Supplied text:
----

[comp.sys.amiga] 2091 problems

stan@teroach.UUCP (Stan Fisher) (07/20/90)

In article <1518@faatcrl.UUCP> jprad@faatcrl.UUCP (Jack Radigan) writes:
>papa@pollux.usc.edu (Marco Papa) writes:
>
>>Maybe I should have qualified 'stomping' as BOTH reading and writing 
>>location 0. On an A1000, ZeroMung & Co. will help you to find writing loc 0
>>problems.  No way for you to find 'reading loc 0' problems.
>
>Think about this again.  On a machine with a 2091 and a still stomped location
>zero, you get a semephore guru.  If I stomp on location zero with a non-zero
>value using an A1000 and then run JR-Comm, it does not guru.  This is what is
>so baffling.
>
>  -jack-

I seem to be one of the lucky ones that has had no problems since I 
followed the procedure for changing which FFS is being used on my 2091...   

My problem, and one I've heard of elsewhere, which doesn't seem to be being
addressed by Commodore is when you've got multiple fast SCSI devices (drives)
and do copies between the two drives (physical drives, not just partitions)
the whole system hangs with the drive access LED stuck on.  The only way out
is to re-boot and then wait for the validator to do it's thing.
There seems to be a REAL problem with the SCSI bus arbitration on the 2091!
Can't someone at Commodore comment on this?
I already posted this problem to c.s.a.t and heard nothing back.

Stan

  Stan Fisher -  stan@teroach.phx.mcd.mot.com -  asuvax!mcdphx!teroach!stan
  Motorola Microcomputer Division, Tempe, Arizona   -  Voice (602) 438-3228
  Call our User Group BBS "M.E.C.C.A." running Atredes 1.1 @ (602) 893-0804

stevem@sauron.Columbia.NCR.COM (Steve McClure) (07/21/90)

In article <13242@mcdphx.phx.mcd.mot.com> stan@teroach.UUCP (Stan Fisher) writes:
+
+I seem to be one of the lucky ones that has had no problems since I 
+followed the procedure for changing which FFS is being used on my 2091...   
+
+My problem, and one I've heard of elsewhere, which doesn't seem to be being
+addressed by Commodore is when you've got multiple fast SCSI devices (drives)
+and do copies between the two drives (physical drives, not just partitions)
+the whole system hangs with the drive access LED stuck on.  The only way out
+is to re-boot and then wait for the validator to do it's thing.
+There seems to be a REAL problem with the SCSI bus arbitration on the 2091!
+Can't someone at Commodore comment on this?
+I already posted this problem to c.s.a.t and heard nothing back.

----

Information supplied:
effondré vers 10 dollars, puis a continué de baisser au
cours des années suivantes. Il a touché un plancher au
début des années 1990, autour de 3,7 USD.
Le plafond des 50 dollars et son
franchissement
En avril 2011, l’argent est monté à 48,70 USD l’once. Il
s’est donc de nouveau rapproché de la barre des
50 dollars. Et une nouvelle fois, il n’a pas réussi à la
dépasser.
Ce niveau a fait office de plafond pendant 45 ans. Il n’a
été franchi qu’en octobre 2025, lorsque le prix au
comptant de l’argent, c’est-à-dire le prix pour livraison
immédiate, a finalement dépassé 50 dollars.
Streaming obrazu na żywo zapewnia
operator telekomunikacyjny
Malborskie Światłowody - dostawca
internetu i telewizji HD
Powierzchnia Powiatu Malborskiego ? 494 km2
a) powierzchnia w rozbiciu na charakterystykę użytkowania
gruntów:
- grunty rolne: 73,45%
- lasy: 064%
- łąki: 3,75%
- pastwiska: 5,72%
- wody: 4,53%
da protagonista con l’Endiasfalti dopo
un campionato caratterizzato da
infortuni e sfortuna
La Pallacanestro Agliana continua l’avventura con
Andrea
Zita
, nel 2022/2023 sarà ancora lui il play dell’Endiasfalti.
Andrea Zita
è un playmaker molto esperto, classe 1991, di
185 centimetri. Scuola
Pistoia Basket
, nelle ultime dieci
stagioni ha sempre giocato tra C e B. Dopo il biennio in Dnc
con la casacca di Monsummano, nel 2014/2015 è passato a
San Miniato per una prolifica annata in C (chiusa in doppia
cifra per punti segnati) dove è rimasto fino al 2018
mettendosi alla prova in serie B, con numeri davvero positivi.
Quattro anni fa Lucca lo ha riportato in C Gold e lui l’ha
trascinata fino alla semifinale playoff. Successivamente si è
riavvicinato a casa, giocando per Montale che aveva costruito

----

Exercise details: In the thread on 2091 problems, what happens when files are copied between two fast SCSI drives?

Exercise output: The whole system hangs with the drive access LED stuck on.